At the end of the day, whether the “second crime” can be an uncharged violation of federal law will be a question of law for the judge to decide, not a question of fact for the jury. To date, Justice Merchan hasn’t shown much sympathy for novel legal arguments advanced by Trump, and nothing in the statute or the case law indicates that the second crime can’t be a federal crime.
SO, WHERE DOES ALL OF THAT leave us?
Assuming the case goes to trial, there are four possible outcomes: (1) Trump is convicted of one or more felonies, (2) Trump is convicted, but only of misdemeanors; (3) Trump is acquitted; or (4) no verdict at all is reached due to a hung jury or a mistrial based on some irregularity that pops up during the trial.
At least two of the four possible outcomes could have a major impact on the 2024 presidential election, not to mention Trump’s personal freedom.
A felony conviction could harm Trump’s bid for the presidency. Recent polling suggests that if Trump were convicted of a felony, there could be as much as a 7-point shift from Trump to Biden. That would likely be more than enough keep Trump out of the White House in an election that otherwise appears to be exceedingly close.
It’s more difficult to anticipate the impact of a misdemeanor conviction, but it too would likely reduce Trump’s support among independent voters. A recent Politico/Ipsos poll on the likely impact of a conviction in the hush-money trial found that “a conviction in Manhattan may not doom Trump, but it would do real damage.” The poll didn’t distinguish between a felony conviction and a misdemeanor conviction, so it’s somewhat difficult to interpret. Nevertheless, it doesn’t take a great leap of imagination to believe that a misdemeanor conviction would do at least some harm to Trump’s election prospects.

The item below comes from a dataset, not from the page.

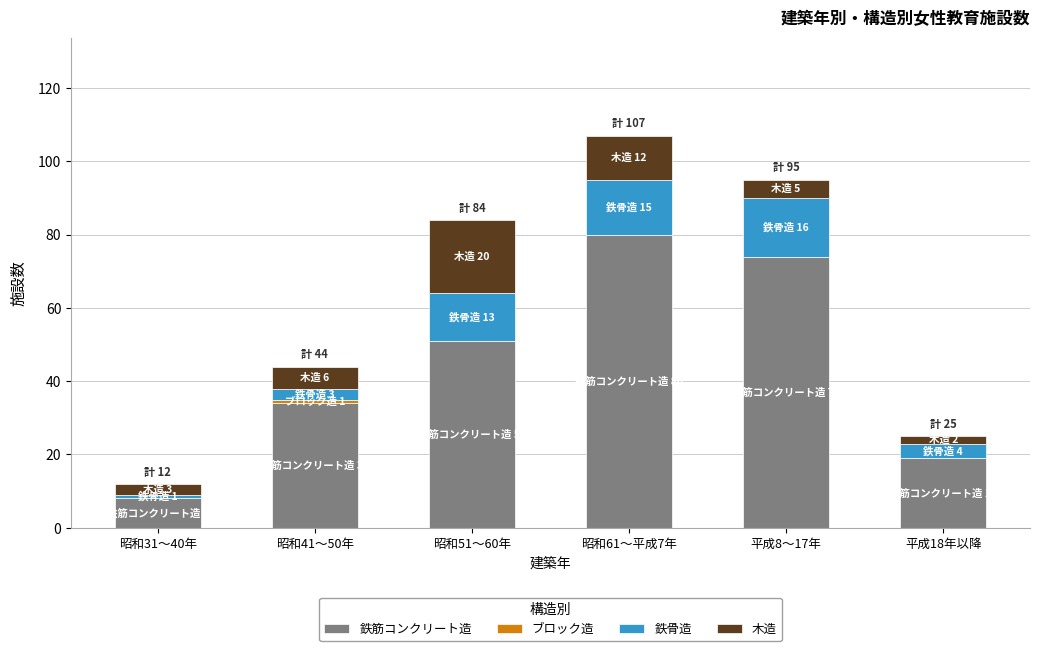

At which category is the sum across all series the highest?

昭和61～平成7年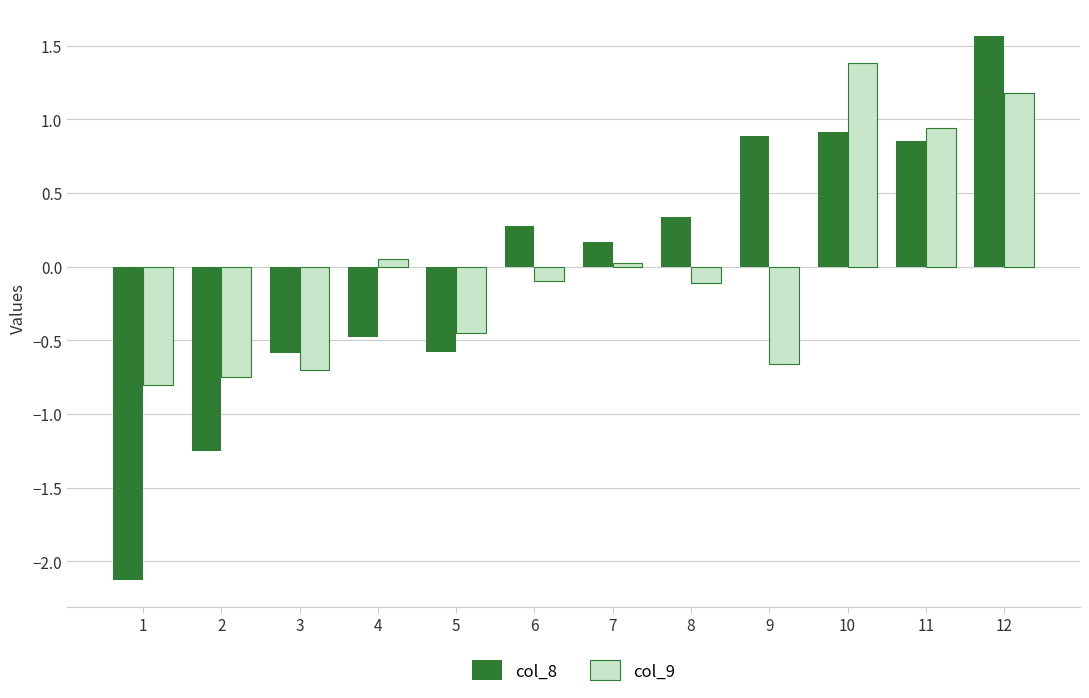

Is the value of col_9 at 3 greater than the value of col_8 at 7?

No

Acquittal, on the other hand, could lend credence to Trump’s claim that he is the victim of a political witch hunt, and might swing enough voters in his direction to put him back in office.
A hung jury would probably be a wash, fodder for endless debate but not enough to swing enough voters in either direction to have a decisive impact on the election.
Predicting which of these outcomes will prevail on the basis of the factual evidence currently in the public record is a fool’s errand—far more evidence will be introduced at trial than is contained in the court documents filed to date, and facts don’t always win the day in a jury trial, anyway.
The jury’s overall subjective impression of the evidence is at least as likely to be the deciding factor as a rigorous parsing of the underlying facts, probably even more so. Both sides will try to paint their own picture for the jury.
Bragg’s team will try to show that Trump is such a lying, cheating, soulless asshole that he belongs in jail, not the White House. Team Trump will try to convince the jury that, facts be damned, the person at the core of Bragg’s case—Michael Cohen—is so tainted that nothing else matters.
It is a disservice to the American people that this trial won’t be televised. The public will have to glean what it can from the media, and it’s up to each of us to choose where to go for our news and decide who we trust to deliver it.
Making sense of this trial will take some work. But it will be worth it.